What you should know about staying in the Ecuador cloud forest

Some pure information: the meals were served on the veranda three times a day, and were multi course delights on a quality equal to the best restaurants we've been to in Quito. The guided bird tours are part of the package, or you can ignore them and go on your own along the marked trails like we did. The accommodations were quite nice: comfortable beds in the rustic styled lodge built of native timber. Hot water for showers was plentiful, and filtered water for drinking was provided. You could wander down to the eating area for a cold beer or a glass of wine when you wanted, too.

Ecuador Milpe mindo cloud forest al fresco breakfast
The al fresco breakfasts were among the day's highlights.

Transportation from Quito can be arranged also, so you don't have to detour through Mindo if you don't want to.

Hammocks for reading or dozing were hung on the veranda outside our rooms. And, the veranda also provided a sweeping vista of the valley below where you just went for a hike. In the afternoons, the clouds rolled up the valley and obscured the view of the floor, but in trade, magnified the sound of the multiple waterfalls you'd seen on your hike.

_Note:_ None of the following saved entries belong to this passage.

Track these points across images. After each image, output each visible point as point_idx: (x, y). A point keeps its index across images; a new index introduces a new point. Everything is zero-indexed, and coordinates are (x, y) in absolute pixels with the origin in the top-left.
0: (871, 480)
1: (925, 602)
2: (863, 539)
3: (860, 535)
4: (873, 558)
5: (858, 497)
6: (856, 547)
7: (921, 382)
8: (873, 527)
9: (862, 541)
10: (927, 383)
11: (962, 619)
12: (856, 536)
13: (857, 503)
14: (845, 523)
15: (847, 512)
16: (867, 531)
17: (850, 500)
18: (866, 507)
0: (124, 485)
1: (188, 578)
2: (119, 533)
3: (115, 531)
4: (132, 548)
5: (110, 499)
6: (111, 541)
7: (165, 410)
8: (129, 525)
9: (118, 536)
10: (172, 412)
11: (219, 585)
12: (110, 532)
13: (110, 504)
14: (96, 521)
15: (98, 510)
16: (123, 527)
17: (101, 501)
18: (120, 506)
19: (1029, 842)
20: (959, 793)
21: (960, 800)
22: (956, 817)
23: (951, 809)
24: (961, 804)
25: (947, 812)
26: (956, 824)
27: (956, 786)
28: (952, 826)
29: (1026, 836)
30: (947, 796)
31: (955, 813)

The cost is very reasonable, by American standards. For the two of us, it was $156 per night, (although I doubt if that's still the rate) and that included all three substantial and excellent meals. They even quiz all guests on their food preferences and gladly provided vegetarian meals or meals without red meat (for me) on request. I got sea bass when the rest were having steak, and if you like the sea bass you get in the U.S., you should definitely try it here, 3000 miles closer to the source.

The web address is www.sanjorgeecolodges.com. Do it. You'll think it's one of the coolest places you've ever been, even if you just spend a whole day with your ass in a hammock.

It worked for me.

This is an update of a post originally written in 2010.